Focus on the Constitution
Constitutional Crises of the Civil War Senate
From secession to Reconstruction, the Senate of the Civil War era confronted a number of constitutional crises. Marking the conclusion of the sesquicentennial commemoration of the Civil War and in recognition of Constitution Day, the Senate explores the issues, personalities, and challenges of this era.
For the first 75 years of its history, the Senate considered the constitutional definition of a quorum to be a simple majority—half plus one—whether or not those seats happened to be filled. The secession of Southern states, and the withdrawal and expulsion of senators sympathetic to the Confederacy, forced the Senate to reconsider its definition of a quorum in order to carry out its constitutional duties.

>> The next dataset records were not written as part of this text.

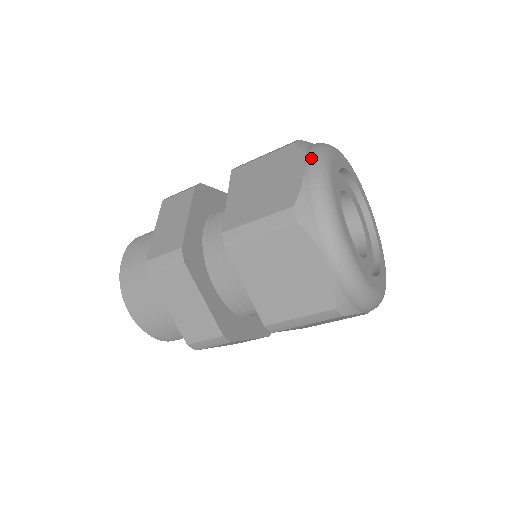
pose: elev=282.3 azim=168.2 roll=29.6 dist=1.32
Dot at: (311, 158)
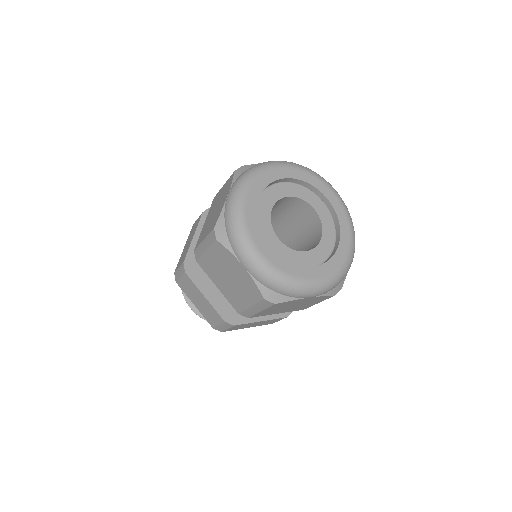
Dot at: (240, 256)
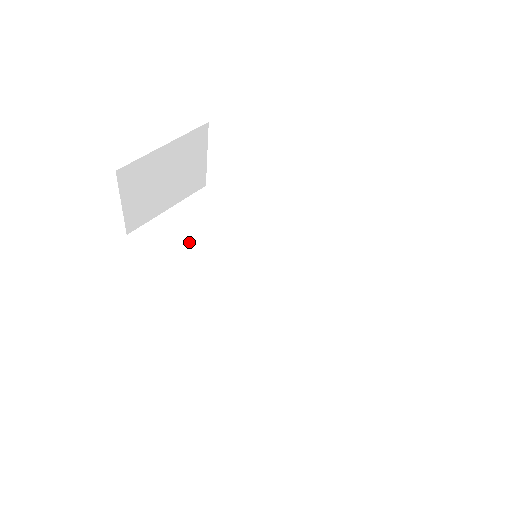
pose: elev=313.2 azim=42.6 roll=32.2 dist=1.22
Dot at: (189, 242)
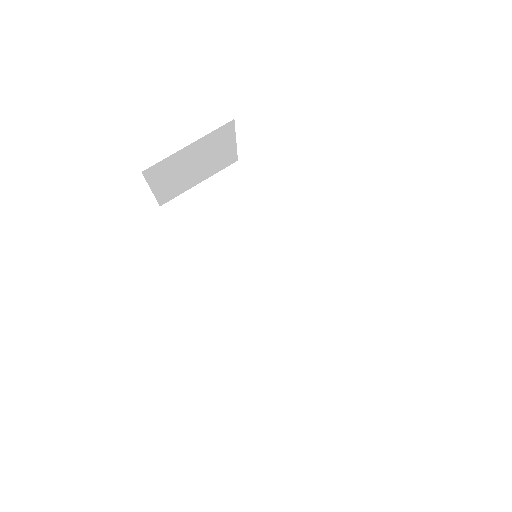
Dot at: (211, 220)
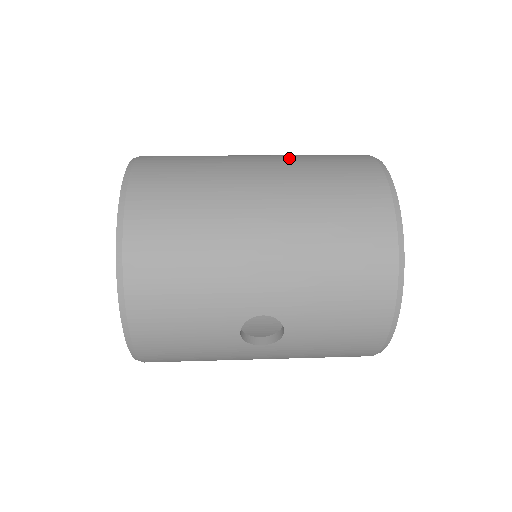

The Civil War Senate faced other constitutional issues throughout the war. When Virginia seceded from the Union in April of 1861, for example, a pro-Union “rump” government in the northwestern part of the state elected two U.S. senators. Should the Senate confirm the constitutional validity of these elections? How would Congress prepare for the constitutional challenges at war’s end, particularly the integration of newly emancipated African Americans into the political life of the nation? What new constitutional amendments would be needed to extend civil and legal protections to former slaves? Under what conditions would seceded states be readmitted to representation in Congress? The era of the Civil War presented the Senate with some of the most daunting challenges of its long history.